6.       Provide an annual report for inclusion in the Corporation's annual
         report or proxy statement describing the Audit Committee's composition
         and responsibilities, and how those responsibilities were discharged
         during the current fiscal year.

7.       Review and discuss with the independent auditors all significant
         relationships the accountants have with the Corporation to determine
         the accountants' independence. Take such actions and make such
         inquiries as may be necessary to ensure the independence of the
         independent auditors.

8.       Recommend to the Board the selection of the independent auditors.
         Review and make appropriate recommendations to the Board regarding the
         independence, performance and effectiveness of the independent
         auditors, and any proposed discharge of the independent auditors when
         circumstances warrant.

9.       Periodically consult with the independent auditors out of the presence
         of management to discuss any matters of concern to the Audit Committee
         or the independent auditors.

10.      Review the integrity of the Corporation's financial reporting
         processes, both internal and external.

11.      Review with the independent auditors and the Corporation's financial
         accounting personnel, the adequacy and effectiveness of the accounting
         and financial controls of the Corporation.

12.      Review with the independent auditors and management the extent to which
         changes or improvements in financial or accounting practices, as
         approved by the Audit Committee, have been implemented.

13.      Review the procedures established by the Corporation to monitor
         compliance with any applicable loan, indenture or other contractual
         covenants and commitments.

14.      Investigate any matter brought to the Audit Committee's attention
         within the scope of its duties, with the power to request the
         assistance of the Corporation's counsel or to retain outside counsel
         for this purpose, if deemed appropriate in the exercise of the Audit
         Committee's reasonable judgment.
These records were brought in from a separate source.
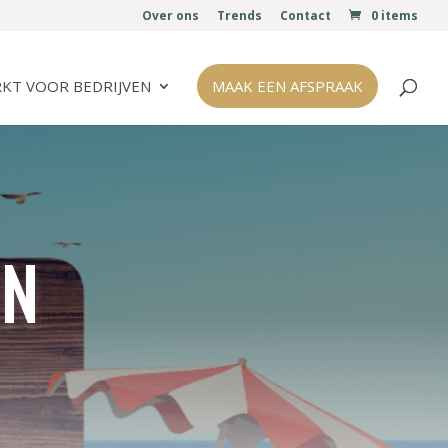
Over ons
Trends
Contact
0 items
KT VOOR BEDRIJVEN
MAAK EEN AFSPRAAK
EN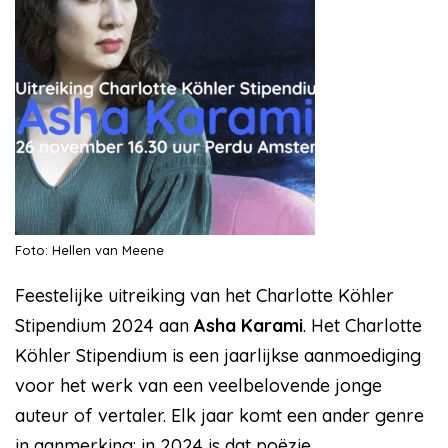
Foto: Hellen van Meene
Feestelijke uitreiking van het Charlotte Köhler
Stipendium 2024 aan
Asha Karami
. Het Charlotte
Köhler Stipendium is een jaarlijkse aanmoediging
voor het werk van een veelbelovende jonge
auteur of vertaler. Elk jaar komt een ander genre
in aanmerking: in 2024 is dat poëzie.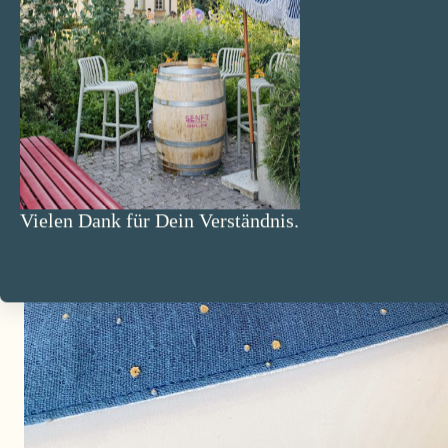
Vielen Dank für Dein Verständnis.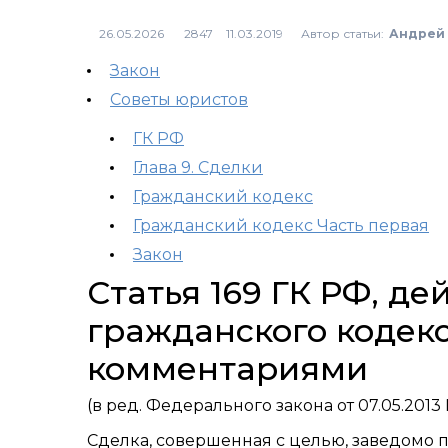
Автор статьи:
Андрей 
2847
Закон
Советы юристов
ГК РФ
Глава 9. Сделки
Гражданский кодекс
Гражданский кодекс Часть первая
Закон
Статья 169 ГК РФ, д
гражданского кодекс
комментариями
(в ред. Федерального закона от 07.05.2013
Сделка, совершенная с целью, заведомо 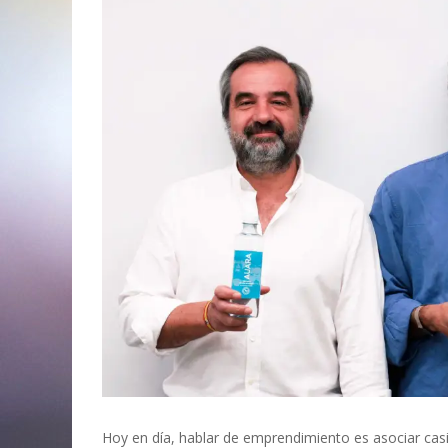
Hoy en día, hablar de emprendimiento es asociar casi 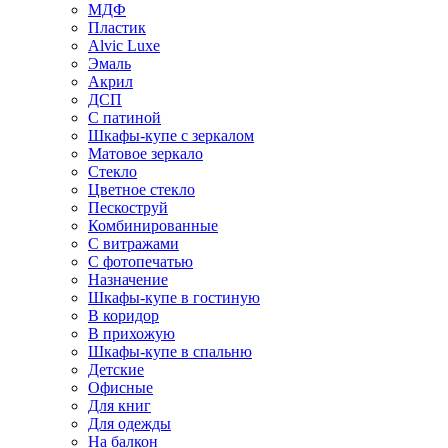
МДФ
Пластик
Alvic Luxe
Эмаль
Акрил
ДСП
С патиной
Шкафы-купе с зеркалом
Матовое зеркало
Стекло
Цветное стекло
Пескоструй
Комбинированные
С витражами
С фотопечатью
Назначение
Шкафы-купе в гостиную
В коридор
В прихожую
Шкафы-купе в спальню
Детские
Офисные
Для книг
Для одежды
На балкон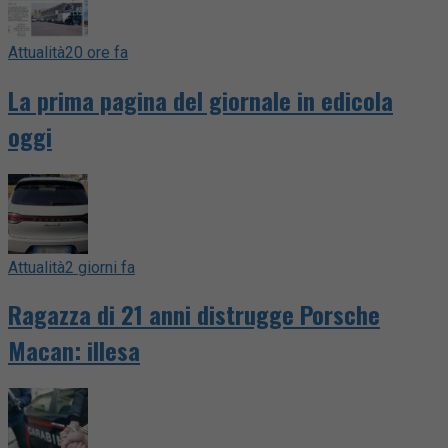
Attualità
20 ore fa
La prima pagina del giornale in edicola
oggi
Attualità
2 giorni fa
Ragazza di 21 anni distrugge Porsche
Macan: illesa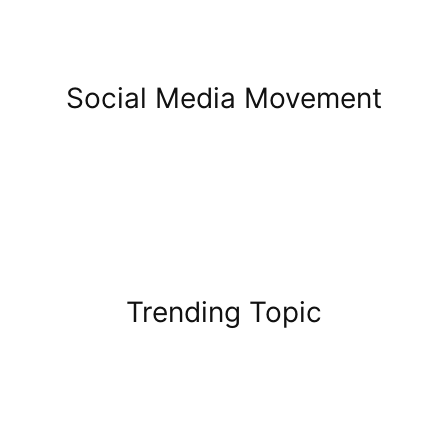
Social Media Movement
Trending Topic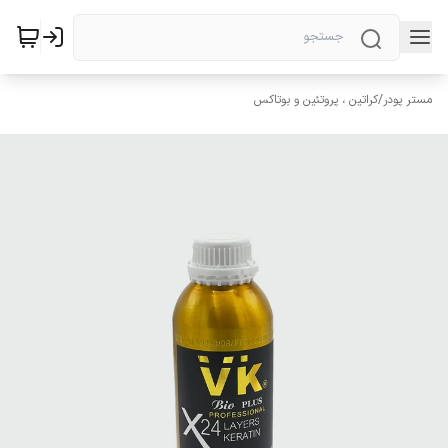
مستر پودر
/
کراتین ، پروتئین و بوتاکس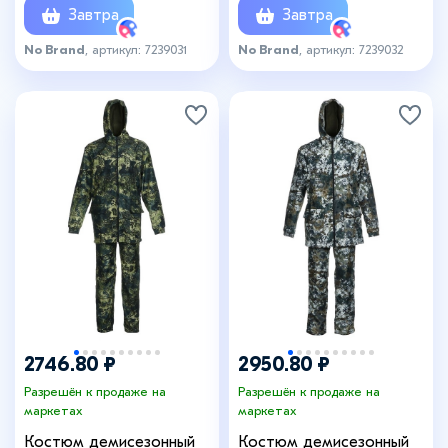
Завтра
Завтра
No Brand
, артикул: 7239031
No Brand
, артикул: 7239032
+1
2746.80 ₽
2950.80 ₽
Разрешён к продаже на
Разрешён к продаже на
маркетах
маркетах
Костюм демисезонный
Костюм демисезонный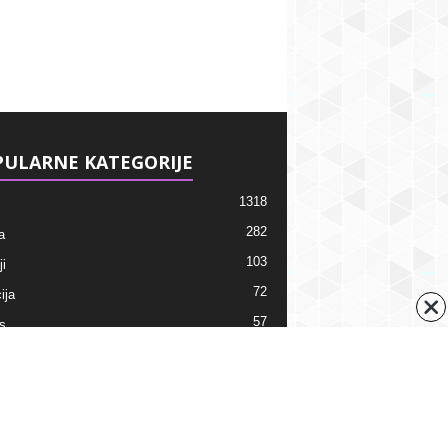
ULARNE KATEGORIJE
1318
282
a
103
i
72
ija
57
s
38
ti
ni kalendar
15.      Review, with the Corporation's counsel, legal compliance matters
         including corporate securities trading policies, and any other legal
         matter that could have a significant impact on the Corporation's
         financial statements and related disclosures.

16.      Discuss with the full Board, the matters discussed at each Audit
         Committee Meeting.

17.      Perform any other activities consistent with this Charter, the
         Corporation's By-laws and Delaware corporate law, as the Audit
         Committee or the Board deems necessary or appropriate.